13
No servant can serve two masters: for either he will hate the one, and love the other; or else he will hold to the one, and despise the other. Ye cannot serve God and mammon.
14
And the Pharisees also, who were covetous, heard all these things: and they derided him.
15
And he said unto them, Ye are they which justify yourselves before men; but God knoweth your hearts: for that which is highly esteemed among men is abomination in the sight of God.
16
The law and the prophets were until John: since that time the kingdom of God is preached, and every man presseth into it.
17
And it is easier for heaven and earth to pass, than one tittle of the law to fail.

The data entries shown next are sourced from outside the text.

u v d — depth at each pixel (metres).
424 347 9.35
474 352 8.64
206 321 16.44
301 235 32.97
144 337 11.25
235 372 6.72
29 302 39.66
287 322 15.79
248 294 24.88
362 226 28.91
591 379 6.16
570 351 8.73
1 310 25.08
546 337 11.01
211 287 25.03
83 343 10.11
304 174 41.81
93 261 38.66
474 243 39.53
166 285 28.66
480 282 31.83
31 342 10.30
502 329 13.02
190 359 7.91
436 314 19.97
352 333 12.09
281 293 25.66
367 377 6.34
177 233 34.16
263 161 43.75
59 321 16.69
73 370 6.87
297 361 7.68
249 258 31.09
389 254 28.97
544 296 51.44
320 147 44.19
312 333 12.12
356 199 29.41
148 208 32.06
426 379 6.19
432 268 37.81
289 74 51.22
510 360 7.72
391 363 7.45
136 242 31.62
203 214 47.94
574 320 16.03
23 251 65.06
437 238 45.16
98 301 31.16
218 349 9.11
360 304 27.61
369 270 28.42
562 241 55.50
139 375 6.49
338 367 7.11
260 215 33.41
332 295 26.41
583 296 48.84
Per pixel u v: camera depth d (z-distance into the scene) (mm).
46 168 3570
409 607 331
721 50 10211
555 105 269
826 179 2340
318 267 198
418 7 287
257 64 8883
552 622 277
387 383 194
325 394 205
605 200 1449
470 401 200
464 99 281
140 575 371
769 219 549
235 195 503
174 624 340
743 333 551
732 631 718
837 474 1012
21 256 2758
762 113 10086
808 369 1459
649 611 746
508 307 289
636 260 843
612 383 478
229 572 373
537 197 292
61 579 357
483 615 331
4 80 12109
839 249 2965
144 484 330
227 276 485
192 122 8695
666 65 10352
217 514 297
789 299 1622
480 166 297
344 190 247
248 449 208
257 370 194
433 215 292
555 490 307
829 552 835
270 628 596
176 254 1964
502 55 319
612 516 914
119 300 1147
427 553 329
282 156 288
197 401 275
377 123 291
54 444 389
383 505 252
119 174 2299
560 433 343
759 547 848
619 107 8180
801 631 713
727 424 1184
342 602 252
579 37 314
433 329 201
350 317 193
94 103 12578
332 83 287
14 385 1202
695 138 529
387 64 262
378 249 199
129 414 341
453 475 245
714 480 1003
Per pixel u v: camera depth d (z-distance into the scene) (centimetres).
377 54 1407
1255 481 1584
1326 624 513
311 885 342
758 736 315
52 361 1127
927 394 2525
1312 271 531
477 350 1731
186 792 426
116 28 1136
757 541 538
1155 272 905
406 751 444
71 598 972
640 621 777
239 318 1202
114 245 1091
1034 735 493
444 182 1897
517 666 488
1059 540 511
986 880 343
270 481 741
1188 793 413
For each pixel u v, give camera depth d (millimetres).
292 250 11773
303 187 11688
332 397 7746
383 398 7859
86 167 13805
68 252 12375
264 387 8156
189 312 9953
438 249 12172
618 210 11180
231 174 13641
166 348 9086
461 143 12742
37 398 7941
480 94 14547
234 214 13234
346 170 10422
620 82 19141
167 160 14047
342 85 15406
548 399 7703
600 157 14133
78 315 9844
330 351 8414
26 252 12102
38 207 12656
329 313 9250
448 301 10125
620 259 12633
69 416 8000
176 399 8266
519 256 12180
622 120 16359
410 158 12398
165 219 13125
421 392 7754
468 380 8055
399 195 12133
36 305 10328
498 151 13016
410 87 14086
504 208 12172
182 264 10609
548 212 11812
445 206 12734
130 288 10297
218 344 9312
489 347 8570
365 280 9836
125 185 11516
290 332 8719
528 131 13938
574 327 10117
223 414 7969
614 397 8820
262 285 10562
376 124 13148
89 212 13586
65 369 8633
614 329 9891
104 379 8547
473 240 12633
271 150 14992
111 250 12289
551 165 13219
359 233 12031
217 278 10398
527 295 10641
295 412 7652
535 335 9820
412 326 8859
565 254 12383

I’m going to attempt to speak tonight on a subject I have never spoken on before. When you have something that is totally brand new to you, it can be a challenge to you. It can be exciting or it can be a challenge in a different way. I will be in Chapter 16 tonight. Right away you will recognize the story of the rich man and Lazarus, but there is a good bit that goes on before the rich man and Lazarus. The chapter has to deal mainly with what the Lord calls “The Mammon of Unrighteousness.” Did you ever look at that closely to understand exactly what is the mammon of unrighteousness? I want to talk to you about “The Mammon of Unrighteousness.”
In this chapter 16 Jesus talks a good deal about the mammon of unrighteous. He is referring literally to money and possessions. The question really comes in what He is describing here as to whether or not mammon or riches and possessions really possess us and we become enslaved to them, or whether we possess them and they become our servants for us to honor God and to do His will with.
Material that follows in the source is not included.